Собаки улеглись в снег, и только одна из них, белая лайка, повернула свою морду и, высунув красный язык на морозный воздух, смотрела напряженно на двух людей. Дмитрий помог Добрынину вылезти из оленьих шкур, потом положил их одна на другую мехом вниз и, скатав в рулон, перевязал кожаной полоской.
Народный контролер сразу почувствовал себя незащищенным перед северным диким климатом. Рыжий кожух – подарок полковника Иващукина – грел, конечно, но ногам, обутым в валенки, было холодно.
Дмитрий Ваплахов постучал по кабине – металл гулко прошумел и затих. Никто не ответил на стук.
– Полезь, в люк загляни! – приказал помощнику Добрынин.
Урку-емец вскарабкался на кабину, потянул на себя едва приоткрытый люк и заглянул вниз.
– Плохо! – сказал он, скривив губы.
– Что там? – спросил народный контролер, предчувствуя что-то недоброе.
– Замерзли совсем, – упавшим голосом ответил Ваплахов.

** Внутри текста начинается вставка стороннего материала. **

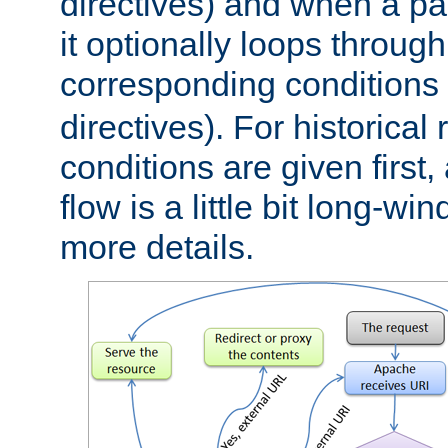
directives) and when a pa
it optionally loops through
corresponding conditions 
directives). For historical
conditions are given first,
flow is a little bit long-w
more details.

Добрынин тоже залез на броню, заглянул в люк, и комок стал в горле – внизу, внутри танка он увидел трех военных: один лежал на спине, неуклюже подогнув ноги под себя, раскрытые глаза были мутными, как речной лед; двое других сидели скрючившись, уронив головы к коленям. От этих трех неподвижных фигур повеяло холодом смерти.
Замер Добрынин, глядя вниз. Рядом на корточках сидел Ваплахов. Сидел и тоже молчал.

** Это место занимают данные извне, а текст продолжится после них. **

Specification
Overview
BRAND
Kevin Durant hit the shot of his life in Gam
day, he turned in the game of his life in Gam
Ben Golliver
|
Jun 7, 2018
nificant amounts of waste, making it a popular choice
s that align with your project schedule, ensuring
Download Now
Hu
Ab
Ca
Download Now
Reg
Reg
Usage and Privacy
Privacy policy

Тишина сгущалась вокруг них, становилась все глубже и глубже, отвердевала, обволакивала их слух белой стеною, и становилось Добрынину страшно.

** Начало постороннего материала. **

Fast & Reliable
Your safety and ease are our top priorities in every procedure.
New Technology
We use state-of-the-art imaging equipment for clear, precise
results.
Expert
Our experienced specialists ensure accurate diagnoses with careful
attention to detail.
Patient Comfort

Пять человек в этой бесконечной белой пустыне – трое мертвых и двое живых. А вокруг тишина, одно дерево, сильное, ветвистое, но как бы тоже мертвое, заснувшее на время холода; собаки, но что с них возьмешь – выпусти их сейчас – разбегутся и погибнут поодиночке, если, конечно, не доберутся назад к старухе. Солнце, неподвижное, ледяное. Присутствие жизни среди этих снегов казалось чем-то чужим, случайным, каким-то временным недоразумением.
И Добрынин это чувствовал. Именно чувствовал, а не думал об этом: мысли его, тоже испугавшись, замерли, и такая же зловещая тишина заняла их место в голове. По спине пробежали мурашки.
– Похоронить надо… – проговорил он негромко. – По-человечески… Здесь где-нибудь военный склад есть?
Урку-емец отрицательно мотнул головой.
– Как же тогда? – скорее сам себя, чем помощника, спросил Добрынин.
– Дерево там, – тоже негромко ответил Ваплахов и сам обернулся, чтобы посмотреть на это одинокое дерево.
Народный контролер тоже бросил на него взгляд.
– Под деревом?! – спросил он, выказывая недоумение.
– Нет, – проговорил Дмитрий. – По-человечески надо… как мы делаем… замотать в оленью шкуру и повесить за ноги на сильных ветках.
Добрынин посмотрел на урку-емца странным горьким взглядом.
– Это по-человечески? – с сомнением спросил он.
– Если оставить на земле – звери или Ояси съест, а так никто не тронет, – объяснил Ваплахов. – У нас так всегда делали…
Добрынин помолчал, думая и внутренне рассуждая. В конце концов согласился он с урку-емцем, посчитав, что как ни крути, а иначе похоронить их не получится.
Оба спустились в кабину.
Надо было как-то вытащить погибших наружу, но сделать это оказалось непросто. Взявшись вдвоем, Добрынин и Ваплахов подняли лежавшего на полу кабины военного – мертвая тяжесть его тела заставила народного контролера напрячь все мускулы. Однако усилие было тщетным. Вытолкнуть его как бревно через люк наружу Добрынин и Ваплахов не смогли из-за подогнутых ног погибшего. Люк оказался узковатым.
Снова опустили его на пол. Добрынин, поворачиваясь, задел сидевшего мертвого солдата, и тот тоже повалился боком на железный пол, гулко зазвеневший от удара.